### Alıştırma 1:
Wendigo ile ilgili metne göre, hemen hemen tüm anlatılarda Wendigo'nun ortak özelliği nedir?
### Alıştırma 2:
Wendigo ile ilgili metni, son cümlesinden sonrasını yazarak sürdürün.

### Metin Parçası:
######

Kimi anlatılara göreyse, derisi kemiklerine yapışmış çelimsiz bir iskelet gibiydi. Kül rengi derisiyle yaşayan bir ölüye benziyordu.

Başka bir anlatıda da, Wendigo, bir geyiğinkini andıran boynuzlara, keskin pençelere sahipti. 

Ancak hemen hemen tüm anlatılarda Wendigo’nun sivri ve keskin dişleri vardı. Wendigo nasıl görünürse görünsün, bir insanın karşılaşmak istemeyeceği bir yaratıktı.

Mekan, tarihsel anlamlara sahip bazı olayların hala hatırlandığı ve nesiller boyunca süreklilik ve kimlik sağlayan alandır yani mekanın tarihsel anlamı bir anlatı için önemlidir. Doğal olarak, günümüzde bu bölgedeki ulusal parklarda yaşanan tüm esrarengiz kayıplar, Wendigo gibi iblis ruhlu yaratıkların varlığını akla getiriyor ki,  bu da yeterince ürkütücü ve tüyler ürpertici bir durum.

######

### Sağlanan Malzeme:

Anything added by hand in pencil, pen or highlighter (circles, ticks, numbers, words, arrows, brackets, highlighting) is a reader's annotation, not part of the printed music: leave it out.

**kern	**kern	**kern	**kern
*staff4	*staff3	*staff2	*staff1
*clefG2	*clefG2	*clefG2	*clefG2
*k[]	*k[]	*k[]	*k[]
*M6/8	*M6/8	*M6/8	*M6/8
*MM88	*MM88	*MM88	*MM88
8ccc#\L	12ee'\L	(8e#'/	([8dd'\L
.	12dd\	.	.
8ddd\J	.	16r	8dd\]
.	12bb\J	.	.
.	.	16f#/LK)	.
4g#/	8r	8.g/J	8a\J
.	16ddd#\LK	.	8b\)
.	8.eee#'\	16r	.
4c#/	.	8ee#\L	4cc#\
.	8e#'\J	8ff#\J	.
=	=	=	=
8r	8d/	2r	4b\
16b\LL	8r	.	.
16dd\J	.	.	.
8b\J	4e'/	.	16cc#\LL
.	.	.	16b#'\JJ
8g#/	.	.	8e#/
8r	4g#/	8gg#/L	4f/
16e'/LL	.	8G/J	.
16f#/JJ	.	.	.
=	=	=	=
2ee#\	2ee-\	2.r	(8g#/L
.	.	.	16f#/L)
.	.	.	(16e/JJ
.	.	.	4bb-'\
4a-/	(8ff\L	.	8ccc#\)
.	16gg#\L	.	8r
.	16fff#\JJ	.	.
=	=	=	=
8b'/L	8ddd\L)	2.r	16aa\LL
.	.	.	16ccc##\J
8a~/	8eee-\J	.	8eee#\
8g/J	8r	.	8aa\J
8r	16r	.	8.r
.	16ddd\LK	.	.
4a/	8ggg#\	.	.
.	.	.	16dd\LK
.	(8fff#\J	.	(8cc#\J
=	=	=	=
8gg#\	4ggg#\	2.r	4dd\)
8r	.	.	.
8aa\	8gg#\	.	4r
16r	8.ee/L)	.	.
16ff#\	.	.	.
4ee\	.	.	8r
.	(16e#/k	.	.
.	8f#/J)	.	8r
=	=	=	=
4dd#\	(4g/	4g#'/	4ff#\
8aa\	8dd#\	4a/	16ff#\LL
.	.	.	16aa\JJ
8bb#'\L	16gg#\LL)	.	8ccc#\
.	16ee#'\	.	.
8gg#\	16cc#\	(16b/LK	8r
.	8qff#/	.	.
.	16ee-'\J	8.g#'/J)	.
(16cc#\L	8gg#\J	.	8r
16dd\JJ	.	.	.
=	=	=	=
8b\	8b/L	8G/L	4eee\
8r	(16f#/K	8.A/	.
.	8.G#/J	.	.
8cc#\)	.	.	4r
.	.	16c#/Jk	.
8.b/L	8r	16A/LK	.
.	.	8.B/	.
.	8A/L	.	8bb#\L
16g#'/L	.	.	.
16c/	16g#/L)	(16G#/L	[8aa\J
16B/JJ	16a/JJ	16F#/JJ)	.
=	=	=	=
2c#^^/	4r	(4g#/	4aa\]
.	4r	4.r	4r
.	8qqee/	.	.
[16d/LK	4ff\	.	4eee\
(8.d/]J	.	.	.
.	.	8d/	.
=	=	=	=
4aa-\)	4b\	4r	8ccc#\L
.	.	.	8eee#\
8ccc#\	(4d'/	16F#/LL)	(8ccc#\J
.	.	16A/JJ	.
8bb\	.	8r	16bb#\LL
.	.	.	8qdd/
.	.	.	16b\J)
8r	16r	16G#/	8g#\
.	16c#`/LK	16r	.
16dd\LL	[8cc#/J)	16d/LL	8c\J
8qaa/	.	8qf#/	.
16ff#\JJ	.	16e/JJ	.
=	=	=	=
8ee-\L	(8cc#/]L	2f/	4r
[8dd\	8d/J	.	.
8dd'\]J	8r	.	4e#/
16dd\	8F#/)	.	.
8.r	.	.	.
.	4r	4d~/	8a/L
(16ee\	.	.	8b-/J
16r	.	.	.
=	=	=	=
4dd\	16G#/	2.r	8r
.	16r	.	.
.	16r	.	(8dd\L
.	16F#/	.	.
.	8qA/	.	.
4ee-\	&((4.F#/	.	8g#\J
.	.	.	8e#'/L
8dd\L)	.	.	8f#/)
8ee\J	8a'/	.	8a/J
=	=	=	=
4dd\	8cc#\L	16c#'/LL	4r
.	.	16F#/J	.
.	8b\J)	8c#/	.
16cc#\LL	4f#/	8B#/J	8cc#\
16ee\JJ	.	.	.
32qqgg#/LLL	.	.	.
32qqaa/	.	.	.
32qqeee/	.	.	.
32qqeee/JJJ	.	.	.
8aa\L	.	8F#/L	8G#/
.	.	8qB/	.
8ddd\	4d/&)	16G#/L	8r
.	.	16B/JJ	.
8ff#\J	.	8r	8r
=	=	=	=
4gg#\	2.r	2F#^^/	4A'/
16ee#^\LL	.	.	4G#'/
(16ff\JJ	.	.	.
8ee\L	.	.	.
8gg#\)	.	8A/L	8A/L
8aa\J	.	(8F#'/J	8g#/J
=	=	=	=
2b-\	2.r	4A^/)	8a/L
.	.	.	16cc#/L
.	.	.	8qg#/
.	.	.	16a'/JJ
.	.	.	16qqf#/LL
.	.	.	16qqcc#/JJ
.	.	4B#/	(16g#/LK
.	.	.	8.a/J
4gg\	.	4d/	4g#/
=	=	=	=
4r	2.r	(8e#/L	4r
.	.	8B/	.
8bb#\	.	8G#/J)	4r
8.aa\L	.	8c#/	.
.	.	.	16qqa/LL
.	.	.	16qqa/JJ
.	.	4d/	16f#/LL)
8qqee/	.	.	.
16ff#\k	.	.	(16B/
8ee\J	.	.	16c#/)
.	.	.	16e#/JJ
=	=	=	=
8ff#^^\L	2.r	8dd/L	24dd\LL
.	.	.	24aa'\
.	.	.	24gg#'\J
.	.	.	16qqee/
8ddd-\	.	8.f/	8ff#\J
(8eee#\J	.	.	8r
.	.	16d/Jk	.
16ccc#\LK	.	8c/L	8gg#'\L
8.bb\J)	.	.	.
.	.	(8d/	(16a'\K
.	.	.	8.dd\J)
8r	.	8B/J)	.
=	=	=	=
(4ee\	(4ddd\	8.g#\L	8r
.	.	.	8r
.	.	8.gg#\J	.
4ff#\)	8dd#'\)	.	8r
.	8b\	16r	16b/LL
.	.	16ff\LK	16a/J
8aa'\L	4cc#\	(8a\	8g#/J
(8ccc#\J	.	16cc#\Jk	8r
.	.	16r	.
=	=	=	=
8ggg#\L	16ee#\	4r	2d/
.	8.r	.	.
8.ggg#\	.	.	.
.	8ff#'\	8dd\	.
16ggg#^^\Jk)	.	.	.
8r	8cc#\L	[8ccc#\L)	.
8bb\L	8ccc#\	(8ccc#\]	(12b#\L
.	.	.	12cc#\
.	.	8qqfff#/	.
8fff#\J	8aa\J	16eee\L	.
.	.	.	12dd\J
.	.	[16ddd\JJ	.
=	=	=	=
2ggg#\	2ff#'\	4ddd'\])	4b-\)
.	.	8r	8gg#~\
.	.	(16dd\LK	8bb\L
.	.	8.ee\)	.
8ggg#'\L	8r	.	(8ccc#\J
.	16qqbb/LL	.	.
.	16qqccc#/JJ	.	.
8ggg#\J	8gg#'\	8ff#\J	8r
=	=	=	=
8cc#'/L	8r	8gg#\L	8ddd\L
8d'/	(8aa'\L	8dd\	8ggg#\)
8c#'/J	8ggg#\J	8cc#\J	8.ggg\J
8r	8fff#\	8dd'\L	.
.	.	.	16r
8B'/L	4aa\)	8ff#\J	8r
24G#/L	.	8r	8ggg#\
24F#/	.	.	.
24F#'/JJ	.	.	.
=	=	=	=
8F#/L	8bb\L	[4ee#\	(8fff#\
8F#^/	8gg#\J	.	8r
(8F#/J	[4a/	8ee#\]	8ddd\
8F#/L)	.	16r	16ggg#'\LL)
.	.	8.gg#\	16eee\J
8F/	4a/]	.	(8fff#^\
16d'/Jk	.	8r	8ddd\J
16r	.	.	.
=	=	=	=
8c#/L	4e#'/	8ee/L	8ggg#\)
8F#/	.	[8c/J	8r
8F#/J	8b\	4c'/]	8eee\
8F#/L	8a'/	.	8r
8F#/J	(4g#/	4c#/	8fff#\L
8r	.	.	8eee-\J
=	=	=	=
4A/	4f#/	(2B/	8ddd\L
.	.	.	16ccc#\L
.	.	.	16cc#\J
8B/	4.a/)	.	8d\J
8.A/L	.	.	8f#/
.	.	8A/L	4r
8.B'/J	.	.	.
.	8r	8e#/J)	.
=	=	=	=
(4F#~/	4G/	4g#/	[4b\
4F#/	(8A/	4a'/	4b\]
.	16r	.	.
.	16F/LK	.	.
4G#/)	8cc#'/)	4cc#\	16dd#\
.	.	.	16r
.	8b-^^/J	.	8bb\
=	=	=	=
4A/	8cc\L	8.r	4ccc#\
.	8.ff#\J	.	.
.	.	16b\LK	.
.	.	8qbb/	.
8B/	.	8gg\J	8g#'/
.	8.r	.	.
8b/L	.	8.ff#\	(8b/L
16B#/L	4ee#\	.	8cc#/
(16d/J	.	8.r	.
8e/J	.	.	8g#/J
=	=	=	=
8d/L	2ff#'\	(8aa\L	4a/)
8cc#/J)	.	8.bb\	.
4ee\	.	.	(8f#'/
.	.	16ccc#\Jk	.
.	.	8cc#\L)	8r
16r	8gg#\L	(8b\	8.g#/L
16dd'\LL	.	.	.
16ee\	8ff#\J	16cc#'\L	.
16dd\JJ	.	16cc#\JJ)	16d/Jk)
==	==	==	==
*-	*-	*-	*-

######

### Cevap 1:
Sivri ve keskin dişleri vardır.

### Cevap 2:
Korku ve gerilim türündeki kitaplarıyla tanınan Stephen King, 1970’li sonunda Kuzey Amerika’daki ulusal parklara yakın bölgede yer alan ve mezun olduğu Orono’daki Maine Üniversitesi’nden akademik kariyer daveti alınca, Maine’de yeşillikler içinde yer alan bir kır evine ailesiyle birlikte taşınıyor. Evin hemen yanında bir orman ve iki tarafı ormanlarla kaplı asfalt bir yol var. Bu yol, aynen “Hayvan Mezarlığı” kitabındaki yol gibi... Yoldan hızlı bir şekilde geçen ağır yük kamyonları sık sık civardaki evcil hayvanların canına mal oluyor ve hatta ormanın içindeki bir yerde, bölgenin çocukları bir hayvan mezarlığı kurmuşlar.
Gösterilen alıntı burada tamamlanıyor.